La grève à laquelle appellent les syndicats d’internes et de résidents en médecine de Monastir, Sfax et Tunis fait suite à quatre entrevues avec des responsables du ministère de la santé publique. Les revendications des internes et des résidents en médecine sont : 1. La concrétisation des accords signés avec le ministère de la santé publique et l’engageant à recruter et organiser du personnel qualifié en vue d’assurer le bon déroulement de l’exercice de la médecine. 2. La désignation d’un responsable de la sécurité au sein de chaque structure hospitalière, lequel sera tenu pour responsable de tout incident touchant à la sécurité du personnel. 3. La publication d’une liste exhaustive des responsables juridiques des hôpitaux chargés de la poursuite en justice de toute agression, verbale ou physique. 4. La publication de comptes-rendus détaillés de l’avancement des poursuites juridiques concernant les plaintes déjà déposées.
La grève nationale des internes et des résidents en médecine aura lieu les 5, 6 et 7 juin 2012 pour dénoncer l’insécurité croissante dans les hôpitaux, les dispensaires et surtout les services d’urgence.
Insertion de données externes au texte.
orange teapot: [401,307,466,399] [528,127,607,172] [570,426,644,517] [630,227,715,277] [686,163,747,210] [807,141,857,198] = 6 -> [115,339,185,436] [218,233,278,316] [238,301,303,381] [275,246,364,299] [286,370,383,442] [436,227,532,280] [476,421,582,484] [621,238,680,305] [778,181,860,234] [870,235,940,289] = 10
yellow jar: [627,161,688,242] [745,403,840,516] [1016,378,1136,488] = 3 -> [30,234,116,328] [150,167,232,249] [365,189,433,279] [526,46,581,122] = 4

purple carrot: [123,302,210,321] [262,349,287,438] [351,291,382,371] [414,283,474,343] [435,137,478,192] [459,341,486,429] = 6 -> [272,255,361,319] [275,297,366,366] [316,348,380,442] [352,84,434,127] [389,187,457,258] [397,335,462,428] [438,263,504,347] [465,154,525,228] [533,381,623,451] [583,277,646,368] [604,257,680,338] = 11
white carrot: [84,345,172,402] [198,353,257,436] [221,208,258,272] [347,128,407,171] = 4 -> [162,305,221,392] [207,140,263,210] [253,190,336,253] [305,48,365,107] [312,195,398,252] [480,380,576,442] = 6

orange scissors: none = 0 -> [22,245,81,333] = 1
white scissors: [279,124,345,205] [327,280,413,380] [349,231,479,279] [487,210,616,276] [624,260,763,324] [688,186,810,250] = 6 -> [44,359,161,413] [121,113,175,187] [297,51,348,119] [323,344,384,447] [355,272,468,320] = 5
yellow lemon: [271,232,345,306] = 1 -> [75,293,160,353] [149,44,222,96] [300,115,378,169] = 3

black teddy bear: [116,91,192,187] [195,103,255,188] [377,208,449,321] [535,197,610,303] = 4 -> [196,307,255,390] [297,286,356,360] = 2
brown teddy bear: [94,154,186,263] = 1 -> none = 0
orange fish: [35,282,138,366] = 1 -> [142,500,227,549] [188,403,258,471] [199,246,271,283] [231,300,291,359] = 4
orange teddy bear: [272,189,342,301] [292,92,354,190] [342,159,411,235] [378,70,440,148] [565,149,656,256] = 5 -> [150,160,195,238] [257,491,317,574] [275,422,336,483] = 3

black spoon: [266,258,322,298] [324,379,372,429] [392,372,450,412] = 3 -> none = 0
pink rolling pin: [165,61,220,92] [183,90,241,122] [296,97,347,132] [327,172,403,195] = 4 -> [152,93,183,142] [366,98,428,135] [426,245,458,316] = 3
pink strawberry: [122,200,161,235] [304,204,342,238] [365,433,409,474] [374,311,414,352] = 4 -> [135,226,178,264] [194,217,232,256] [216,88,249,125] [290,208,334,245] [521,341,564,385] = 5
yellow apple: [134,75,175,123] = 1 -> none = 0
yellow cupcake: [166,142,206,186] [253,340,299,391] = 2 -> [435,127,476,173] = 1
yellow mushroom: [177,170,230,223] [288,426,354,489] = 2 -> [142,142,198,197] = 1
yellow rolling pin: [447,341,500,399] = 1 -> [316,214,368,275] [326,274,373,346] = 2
Des mesures concrètes et réalisables ont été demandées et doivent êtres appliquées, il est question de décider si l'ont veut une médecine de qualité ou une médecine de guerre. A Tunis, le 5 juin, les internes et les résidents en médecine feront grève dans leurs services respectifs. Le 6 juin 2012 à 10 heures, une conférence de presse sera organisée au sein de la faculté de médecine de Tunis. Enfin, le 7 juin à 11 heures, une assemblée générale du syndicat des internes et des résidents en médecine de Tunis se tiendra au même lieu et les médecins hospitalo-universitaires seront conviés à y participer.